We already have the neologism *binge drinking* x-----x, i.e. over-indulgence in booze mainly on the part of the young, and don't really need a new use of the word _necking_ that has for many decades since it was imported from the USA had a far more pleasant meaning in slang. _Binge drinking_ already implies up-ending a bottle.
I wish I didn't have to ask other people the meaning of various unfamiliar terms in the "Daily Mirror" every time I go back to Blighty.


----------



## Alxmrphi

It's quite different from binge drinking (generalism) , it'd only ever refer to a specific instance, I would not expect it to appear in any newspaper (and would be very surprised if it has).
But I guess it's the price you have to pay for living the life in a nice hot foreign country (and definitely worth it Arrius! )


----------



## london calling

Alxmrphi said:


> It's quite different from binge drinking (generalism) , it'd only ever refer to a specific instance, I would not expect it to appear in any newspaper (and would be very surprised if it has).


Did you see the link in my first post?
The Daily Telegraph uses it!


----------



## london calling

london calling said:


> Judging by this article in the Daily Telegraph, it means quantity, not quality:
> 
> _A mio avviso, bere alcolici ai pasti è un modo diverso, responsabile, di consumare alcool; non è come buttarlo giù in quantità industriali con gli amici durante l'happy hour._
> 
> A very loose translation, I'm afraid!


----------



## Alxmrphi

Ah, I am surprised, maybe it is passing into a more recognised usage, I thought it was still just something said around the young(ish) generation


----------



## Arrius

The British media use (_sic)_ slang to a probably excessive extent, including the latest kind, which politicians also use sometimes to sound trendy and endear themselves to the populace. It was from the BBC that I recently learnt "get sorted" (minus the out) and "he bottled it" meaning _he was cowardly._


----------



## tedgale

So necking means kissing but necking it means drinking with abandon, while bottling it, which might equally have meant "drinking freely", actually means showing cowardice and bottling it up means showing a stiff upper lip. Got that sorted??

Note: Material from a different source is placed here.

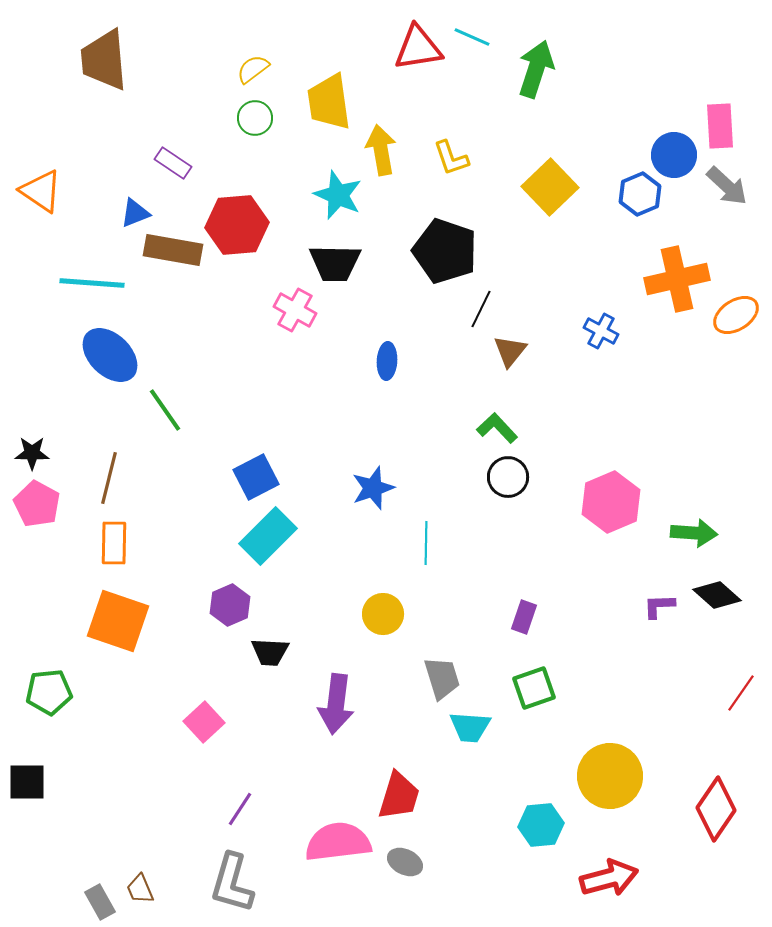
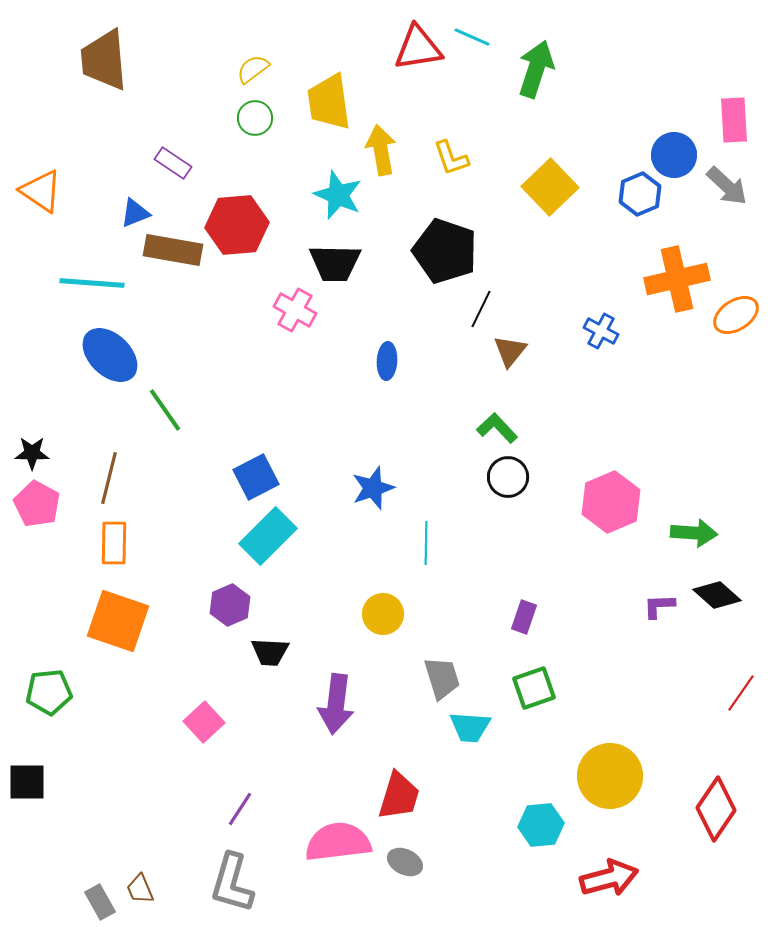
pink rectangle at (720, 126): moved 14 px right, 6 px up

English is rich in words, even richer in idiom -- not all of it useful.


----------



## beauxyeux

tedgale said:


> So necking means kissing but necking it means drinking with abandon, while bottling it, which might equally have meant "drinking freely", actually means showing cowardice and bottling it up means showing a stiff upper lip. Got that sorted??
> 
> English is rich in words, even richer in idiom -- not all of it useful.



Wow! This is what I love of it... it's a kind of jigsaw every time I try to break it off and reassemble again in my own language!


----------



## Arrius

I think Italian *ingollare* (to knock it back/guzzle/ingurgitate) is, significantly, connected with *collo* (neck), the C changed to G because of the N, which has the same idea as this "necking". I'm pretty certain, too, that I have heard "Get that down your neck!" too when being offered a drink. I don't think the neck of the bottle has anything to do with it. As for *chugging*, that must be onomatopoeic and derive from the noise of liquid being poured from an upturned bottle (glug, glug, glug! being the more usual orthograohic representation).


----------



## Alxmrphi

tedgale said:


> So necking means kissing but necking it means drinking with abandon, while bottling it, which might equally have meant "drinking freely", actually means showing cowardice and bottling it up means showing a stiff upper lip. Got that sorted??
> 
> English is rich in words, even richer in idiom -- not all of it useful.


 
Pretty much! We could go into a lot more detail, but that is for a different thread


----------



## You little ripper!

Arrius said:


> I'm pretty certain, too, that I have heard "Get that down your neck!" too when being offered a drink.


You would have heard it if you've been to Australia. The British use it also.

get that down your neck

get that down your neck


----------



## tedgale

Or chugging could be the sound of the rapid succession of swallows the person must make when trying to consume a bottle of beer without removing the bottle from his lips. 

Here in Canada, your friends shout "Chug! Chug! Chug!"* while you do it. 

(*Dimly remembered from my bachelor party of 5 years ago. As all the male friends were straight and I was marrying my middle-aged male partner, the enforced "Lager lout" behaviour was utterly grotesque ....but very funny.)


----------